If you have an interest in picking Mushrooms I recommend Collins "How to Identify edible mushrooms",£9.99 from Play.com
 
I have several mushroom books because the same plant looks completley differant in each one . I think thats where the confusion sets in, the one book is full of pristene examples rather then the field found one at my foot!!, I find it easier to find them than to choose them for picking. I once walked past hundreds of fungy thinging they were toxic for my mate to blow a fuse because i had just walked over 200 beloved mushrooms he wanted to eat, just shows how easy it is to not know what you are looking at.

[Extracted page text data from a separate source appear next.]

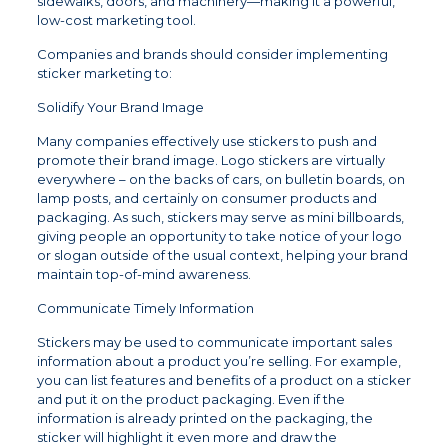
sidewalks, doors, and machinery—making it a powerful,
low-cost marketing tool.
Companies and brands should consider implementing
sticker marketing to:
Solidify Your Brand Image
Many companies effectively use stickers to push and
promote their brand image. Logo stickers are virtually
everywhere – on the backs of cars, on bulletin boards, on
lamp posts, and certainly on consumer products and
packaging. As such, stickers may serve as mini billboards,
giving people an opportunity to take notice of your logo
or slogan outside of the usual context, helping your brand
maintain top-of-mind awareness.
Communicate Timely Information
Stickers may be used to communicate important sales
information about a product you’re selling. For example,
you can list features and benefits of a product on a sticker
and put it on the product packaging. Even if the
information is already printed on the packaging, the
sticker will highlight it even more and draw the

The internet idea i saw was basicly a boiled straw bale wraped in chicken wire and cling flim and just before you wrap it up you stuff a load of fungy spores into it and black cling film it and hang it up in a shed after a week punture a load of holes in it for the mushrooms to grow out of it,

I thought the log idea you had to use a poplar log or can you use any thing?
 
The best edible mushroom what I know in our forests is false morel Gyromitra esculenta. We say it ear mushroom.

It is very poisonous and need special handling.

I we put alot of newspapers in poor dry wood soil, these mushrooms rise in spring nearby paper store.

One method is to dig a 5 litre holes in the forest soil and next spring there are perhaps mushrooms. It likes broken soil. It likes sandy conifer forests and exist up to Polar Circle area. I think that some search them with dog.